→ Exercise requirements
Repeat each record below exactly, dropping the pictures.

→ Available data
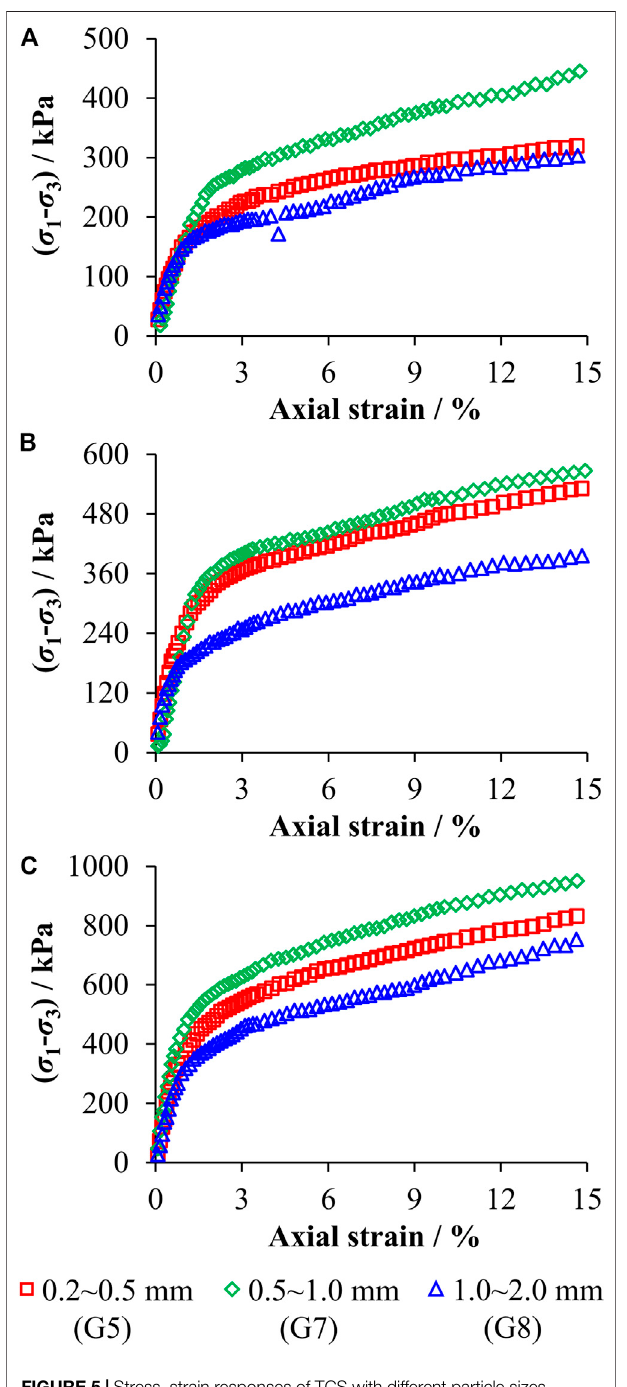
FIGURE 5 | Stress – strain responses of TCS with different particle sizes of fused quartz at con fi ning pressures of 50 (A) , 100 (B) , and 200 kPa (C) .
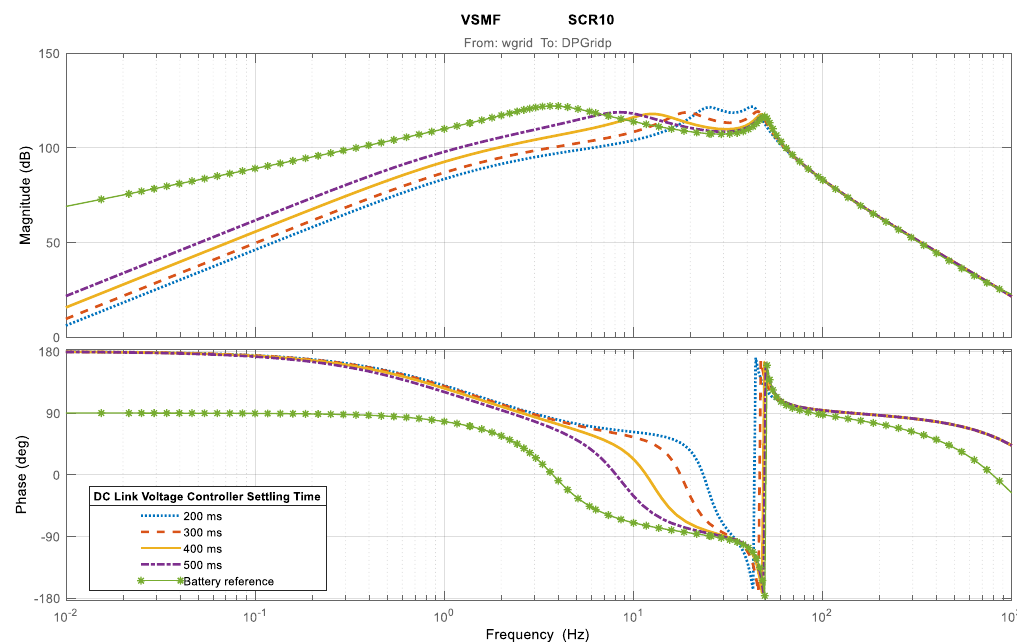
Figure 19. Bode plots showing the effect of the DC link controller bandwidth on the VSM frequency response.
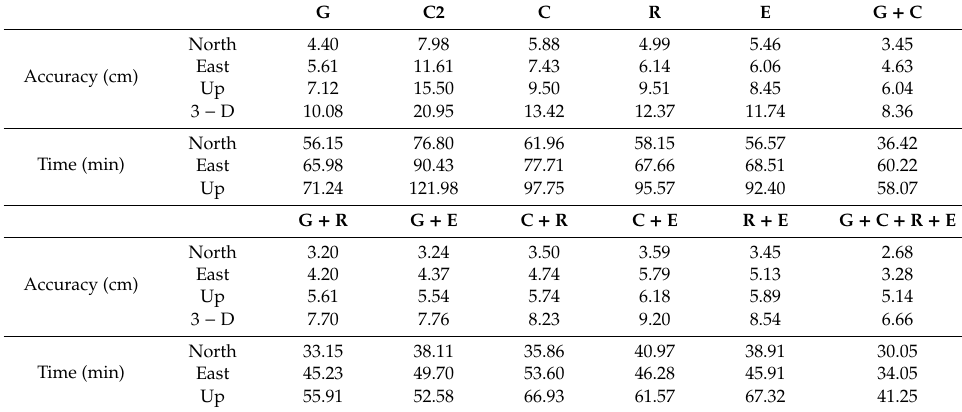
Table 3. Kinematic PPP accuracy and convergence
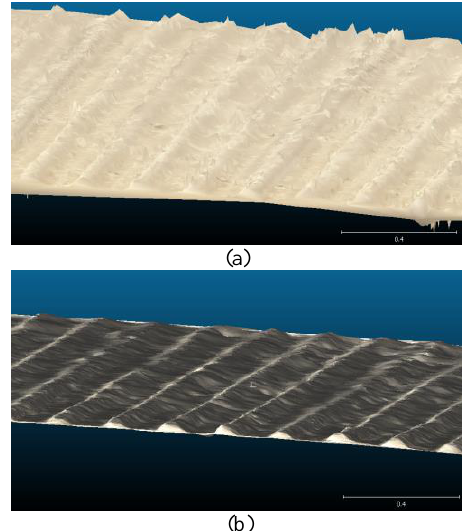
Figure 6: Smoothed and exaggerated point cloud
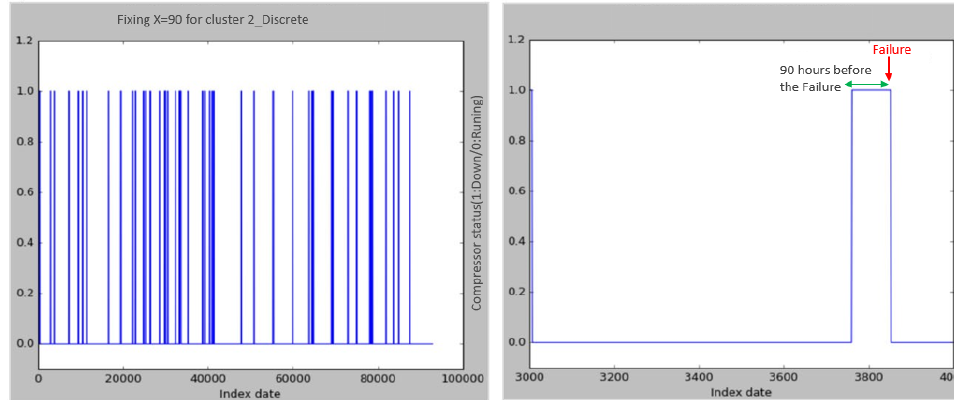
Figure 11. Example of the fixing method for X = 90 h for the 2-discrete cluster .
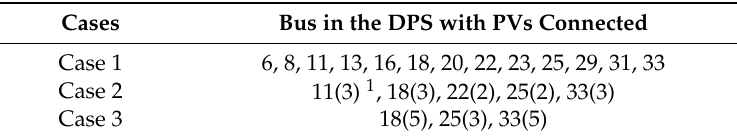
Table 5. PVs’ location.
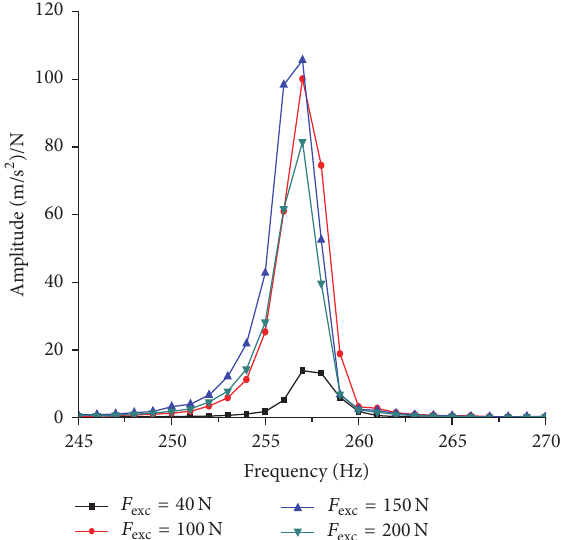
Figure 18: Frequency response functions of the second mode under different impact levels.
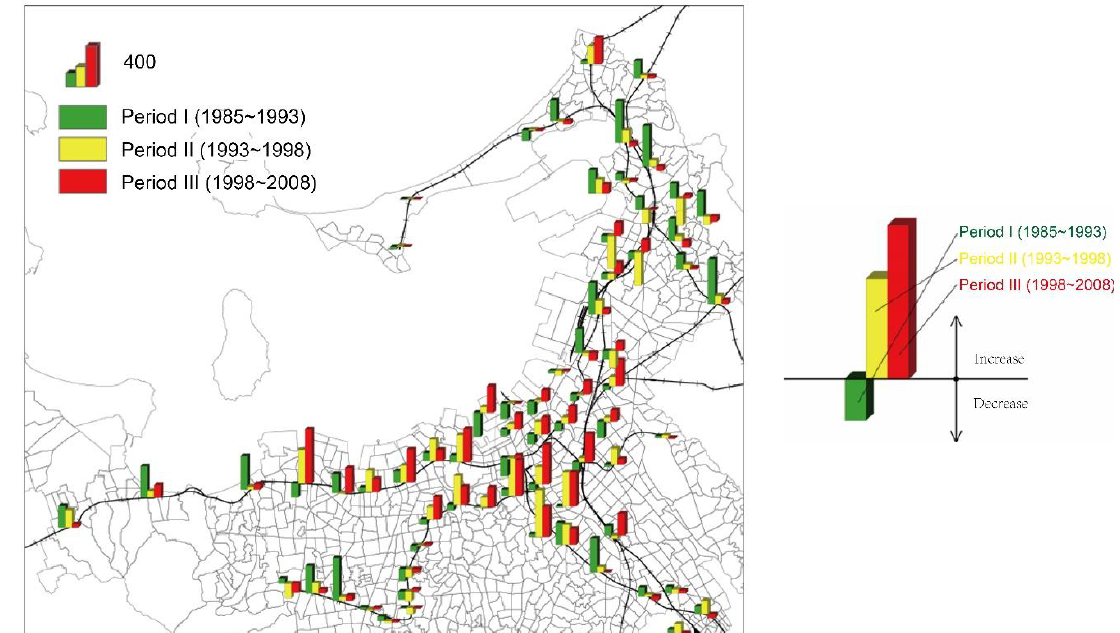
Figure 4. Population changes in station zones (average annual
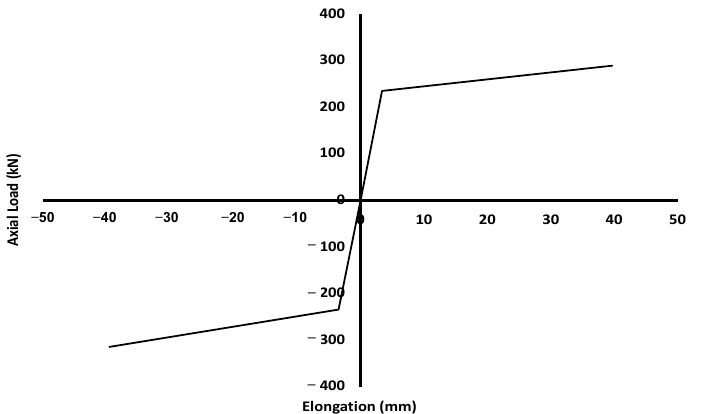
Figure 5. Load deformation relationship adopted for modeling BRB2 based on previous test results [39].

→ Answer area
FIGURE 5 | Stress – strain responses of TCS with different particle sizes of fused quartz at con fi ning pressures of 50 (A) , 100 (B) , and 200 kPa (C) .
Figure 19. Bode plots showing the effect of the DC link controller bandwidth on the VSM frequency response.
Table 3. Kinematic PPP accuracy and convergence
Figure 6: Smoothed and exaggerated point cloud
Figure 11. Example of the fixing method for X = 90 h for the 2-discrete cluster .
Table 5. PVs’ location.
Figure 18: Frequency response functions of the second mode under different impact levels.
Figure 4. Population changes in station zones (average annual
Figure 5. Load deformation relationship adopted for modeling BRB2 based on previous test results [39].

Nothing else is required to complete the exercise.